--- Kutipan untuk Dibaca ---

Laman

Selasa, 31 Mei 2022

Sejarah Menjadi Indonesia (623): Kedah di Semenanjung Malaya; Daya Pencarian Situs Zaman Kuno Era Semenanjung Chersonesus

 

*Untuk melihat semua artikel Sejarah Menjadi Indonesia dalam blog ini Klik Disini

Bagaimana sejarah Kedah, khususunyta Keah zaman kuno (Kedah Tua) sudah banyak ditulis. Dengan mengacu pada tulisan-tulisan itu, dalam artikel ini, dihubungkan dengan peta zaman kuno Ptolomeus abad ke-2. Peta zaman kuno itu disebut semenanjung Aurea Chersonesus. Sejumlah ahli telah meyakini peta semenanjung itu kini adalah Semenanjung Malaya (negara Malaysia).

--- Data Hasil Ekstraksi ---

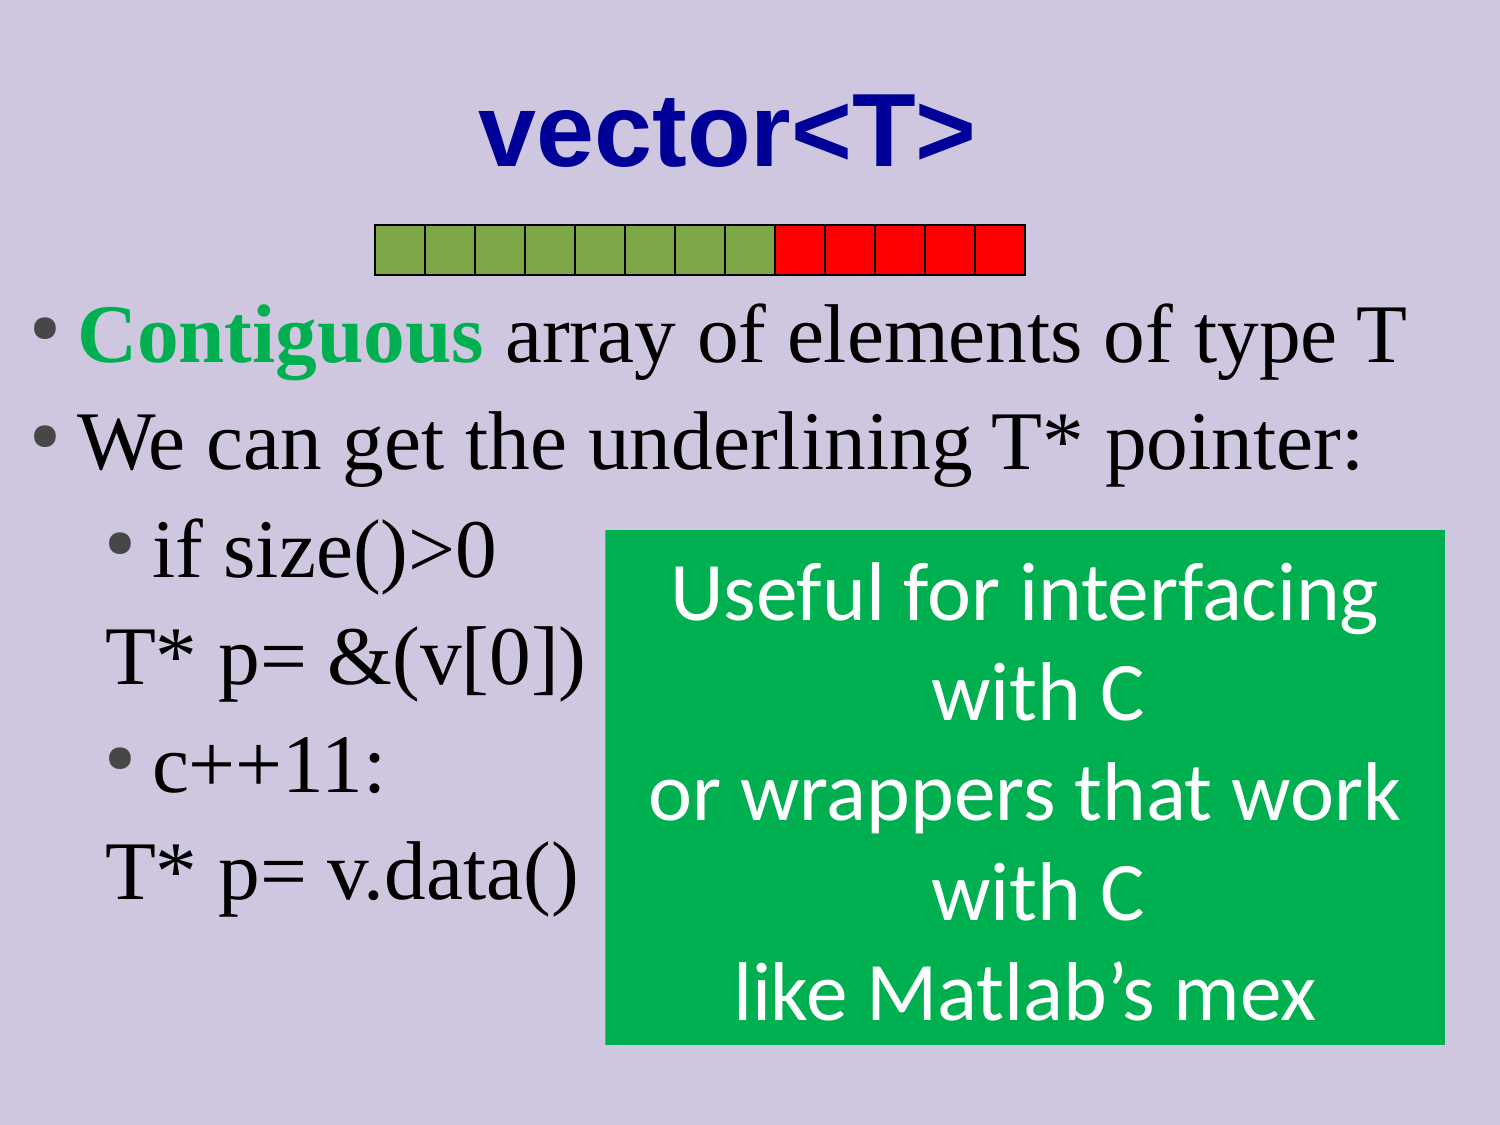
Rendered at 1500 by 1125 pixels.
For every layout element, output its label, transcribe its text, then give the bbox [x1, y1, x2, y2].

text_box [375, 225, 1026, 276]
text_box Contiguous array of elements of type T We can get the underlining T* pointer: if size()>0 T* p= &(v[0]) c++11: T* p= v.data() [0, 280, 1500, 1034]
title vector<T> [34, 31, 1422, 219]
text_box Useful for interfacing with C or wrappers that work with C like Matlab’s mex [605, 530, 1445, 1045]
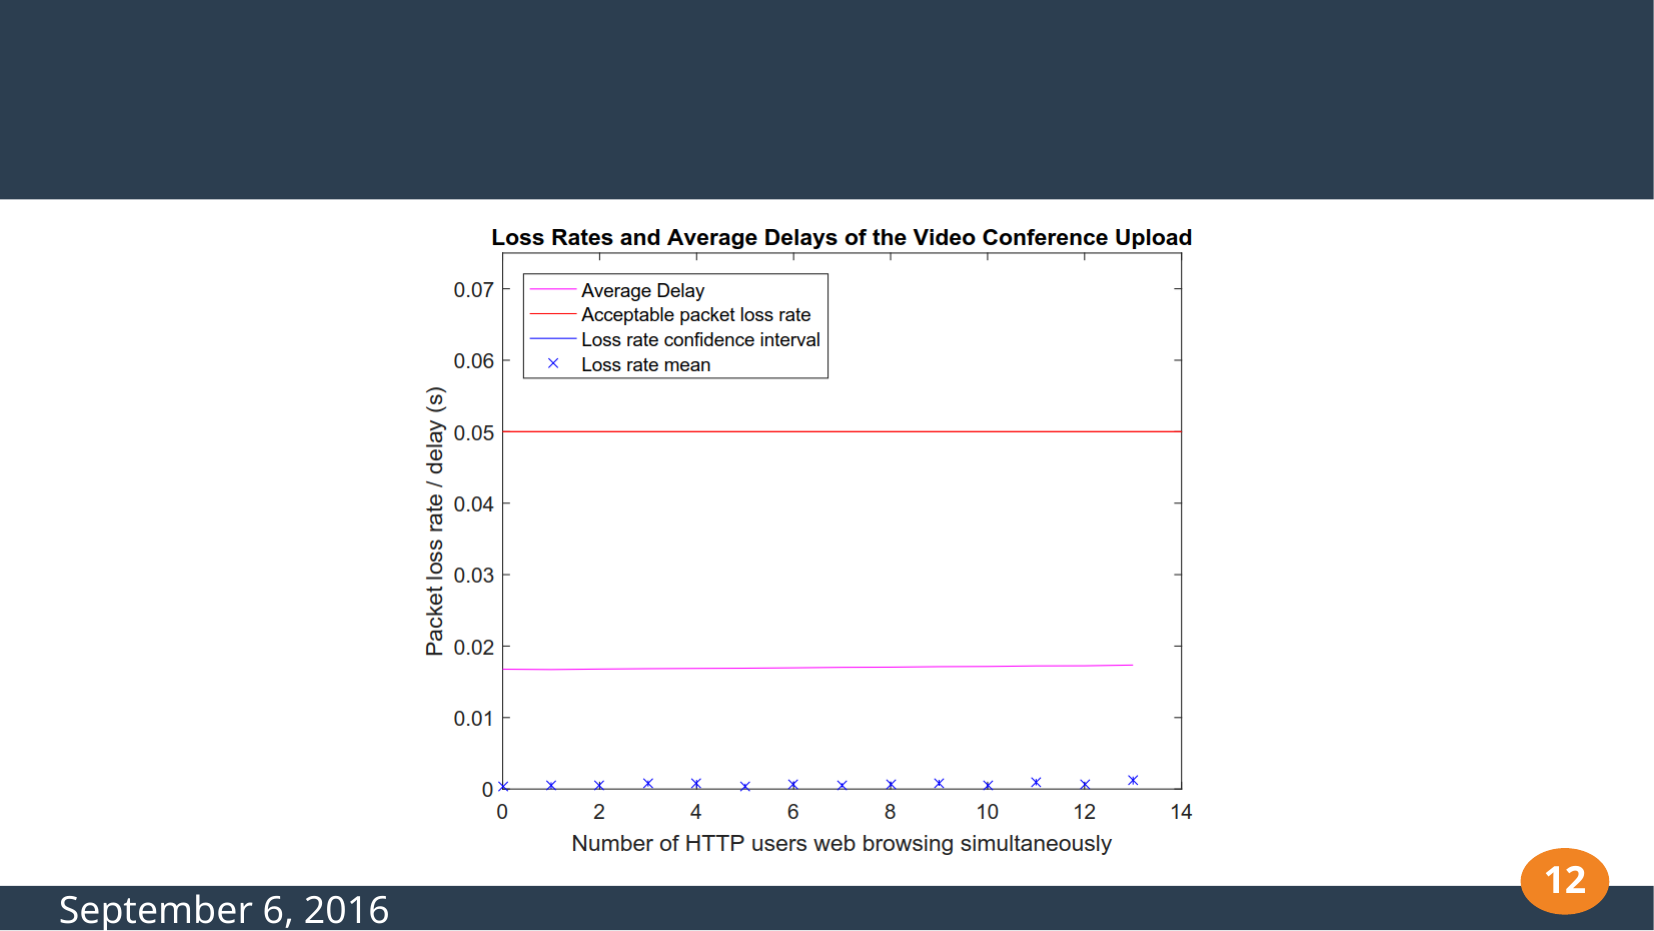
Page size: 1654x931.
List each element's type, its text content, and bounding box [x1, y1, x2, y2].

text_box September 6, 2016 [59, 885, 532, 931]
picture [389, 205, 1265, 861]
text_box 15 [1505, 837, 1625, 926]
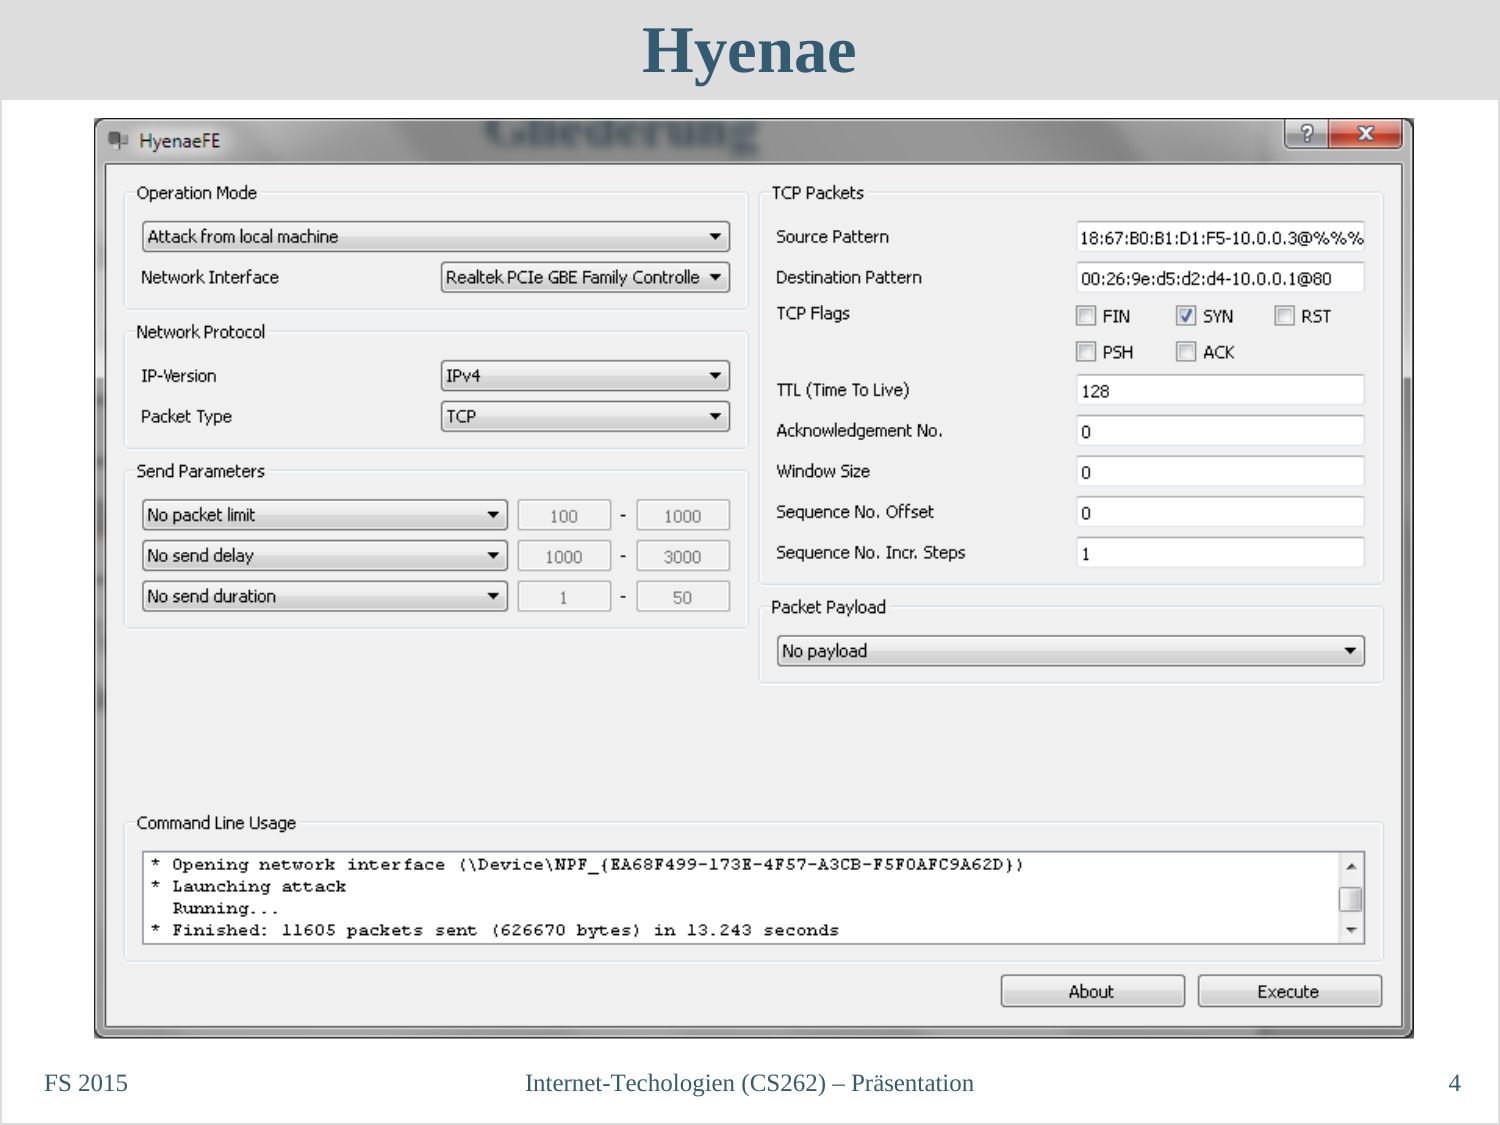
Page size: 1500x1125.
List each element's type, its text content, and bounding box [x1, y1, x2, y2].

text_box FS 2015 [29, 1058, 195, 1097]
text_box <Nummer> [1375, 1058, 1477, 1097]
title Hyenae [0, 0, 1500, 100]
picture [94, 118, 1414, 1056]
text_box Internet-Techologien (CS262) – Präsentation [300, 1058, 1201, 1107]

---

**Uraian Tugas**
Ambil bagian dari artikel tentang sejarah Kedah, mulai dari "Bagaimana sejarah Kedah, khususunyta" sampai "Malaya (negara Malaysia).", dan salin kata demi kata tanpa perubahan. Item-item tersebut tidak diperlukan untuk mengerjakan tugas ini.

**Jawaban Lengkap**
Bagaimana sejarah Kedah, khususunyta Keah zaman kuno (Kedah Tua) sudah banyak ditulis. Dengan mengacu pada tulisan-tulisan itu, dalam artikel ini, dihubungkan dengan peta zaman kuno Ptolomeus abad ke-2. Peta zaman kuno itu disebut semenanjung Aurea Chersonesus. Sejumlah ahli telah meyakini peta semenanjung itu kini adalah Semenanjung Malaya (negara Malaysia).